According to project leader, Artur Ivanenko, the idea of designing an online application for teaching the Romani language came to his mind when he experienced among Roma youth and activist that only a small percentage can speak the Romanes language: “We started to discuss the issue as a destructive factor in the preservation of culture and its transmission to subsequent generations”. He continues, “during research, we found that the issue started to appear due to the fact that the Romani language is not a priority for study among the Roma of the 21st century. Thus, Roma youth do not have the opportunity to communicate among their peers with use of native language, and do not have additional skills to communicate with Roma representatives at international events. That is why we established an idea to create one interactive educational product that will teach or increase the level of knowledge of the Romani language among young people”.

REF’s LHP scholarship is co-financed by the Foundation Remembrance,  Responsibility and Future (EVZ) and has been operating since 2007 in Russia, Ukraine and Moldova. The LHP scholarship includes a small-scale community project grant component. The grant is meant to promote and strengthen the philosophy of community participation among LHP current beneficiaries and alumni by helping them design and implement a community project. The project must help Roma communities develop a set of skills that will contribute to their further personal and professional development.

To create the app, the students teamed up with a linguist and a programmer to research and design the application. Over months of meetups in Kyiv, and rounds of testing, the app slowly came to life. Currently the app, Romanes is available to download on Android ios and the App Store in Ukraine, Moldova, and Russia. On the day of release the team recorded 100 downloads, currently the app has been downloaded by 500 people. The team plans to expand the app into more regions and languages, as currently the app teaches Russian to Romanes and vice versa.

“I am proud to say that there was no app for studying the Romani language in Ukraine and our first step is a fundamental and responsible one” says Natalia Tomenko, who oversaw the graphic design of the project.
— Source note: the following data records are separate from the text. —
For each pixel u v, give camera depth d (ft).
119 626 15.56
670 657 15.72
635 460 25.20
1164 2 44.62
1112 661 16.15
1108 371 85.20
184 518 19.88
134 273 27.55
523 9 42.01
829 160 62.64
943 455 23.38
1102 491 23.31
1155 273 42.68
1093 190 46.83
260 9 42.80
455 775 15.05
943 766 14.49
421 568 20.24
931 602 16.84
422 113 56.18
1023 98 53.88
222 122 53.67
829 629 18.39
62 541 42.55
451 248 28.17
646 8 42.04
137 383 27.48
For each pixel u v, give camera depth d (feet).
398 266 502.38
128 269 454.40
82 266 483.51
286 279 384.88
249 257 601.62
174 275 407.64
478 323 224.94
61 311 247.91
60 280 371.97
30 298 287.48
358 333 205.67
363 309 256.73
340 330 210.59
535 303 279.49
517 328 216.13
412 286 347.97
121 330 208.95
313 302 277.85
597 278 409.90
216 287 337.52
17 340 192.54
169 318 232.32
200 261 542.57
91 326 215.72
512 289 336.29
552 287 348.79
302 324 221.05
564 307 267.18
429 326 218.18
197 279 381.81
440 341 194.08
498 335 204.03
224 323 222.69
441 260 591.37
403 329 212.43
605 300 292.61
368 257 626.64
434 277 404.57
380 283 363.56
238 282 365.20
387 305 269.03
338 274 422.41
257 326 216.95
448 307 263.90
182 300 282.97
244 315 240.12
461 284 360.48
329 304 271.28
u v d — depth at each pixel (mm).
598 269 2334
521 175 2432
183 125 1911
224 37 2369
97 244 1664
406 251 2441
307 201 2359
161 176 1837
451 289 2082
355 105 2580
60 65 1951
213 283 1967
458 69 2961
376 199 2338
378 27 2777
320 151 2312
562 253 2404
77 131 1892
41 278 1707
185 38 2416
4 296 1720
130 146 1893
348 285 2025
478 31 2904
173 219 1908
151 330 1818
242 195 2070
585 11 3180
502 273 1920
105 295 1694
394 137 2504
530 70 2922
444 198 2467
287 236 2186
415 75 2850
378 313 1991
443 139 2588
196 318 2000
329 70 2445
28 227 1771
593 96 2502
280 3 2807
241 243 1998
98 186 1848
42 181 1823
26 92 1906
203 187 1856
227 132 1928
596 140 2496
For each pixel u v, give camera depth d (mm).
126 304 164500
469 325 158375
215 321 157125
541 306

She continues, “Being a member of the Roma community for me means to preserve traditions, customs and native language. In my family circle we do not use Romani as the main language and makes me feel uncomfortable in situations when people speak just Romani. It is my biggest dream one day start to speak fluently in Romani and enjoy the process. The creation of the app first of all will help me, my closest people and friends to study the language. I already started to get feedback from my parents and cousins with suggestions and offers what they would like to see in updates. Our team considered all of them and implemented them in the update which will be published soon in the app Romanes.”

“REF helped me learn to be a dentist and now I have the opportunity to help Roma in my city in this direction” says Artur. With the creation of the app, the team had three goals: “The first is to raise awareness of the Romani language. Even now, we have examples when a Roma girl from seventh grade who does not know the Romani language, began to learn it through the Romanes app.  She wrote to us through social media and thanked us. She said that almost all of her classmates downloaded the app and began to learn the Romani language with. The second example is that recently our initiative group had the opportunity to communicate with a Roma activist who works on television, he also told a very interesting story, how non-Roma from his place of work were interested in the app and have already downloaded and started learning the language. Thanks to these examples, we see that the second goal – the destruction of stereotypes, according to the Roma culture, the popularization of the Roma language and identity, reach its goal. After all, the Roma and the non-Roma population/ teenagers also started to be interested in the app. The third goal of our team was to promote a new form of language learning for Ukrainian society”.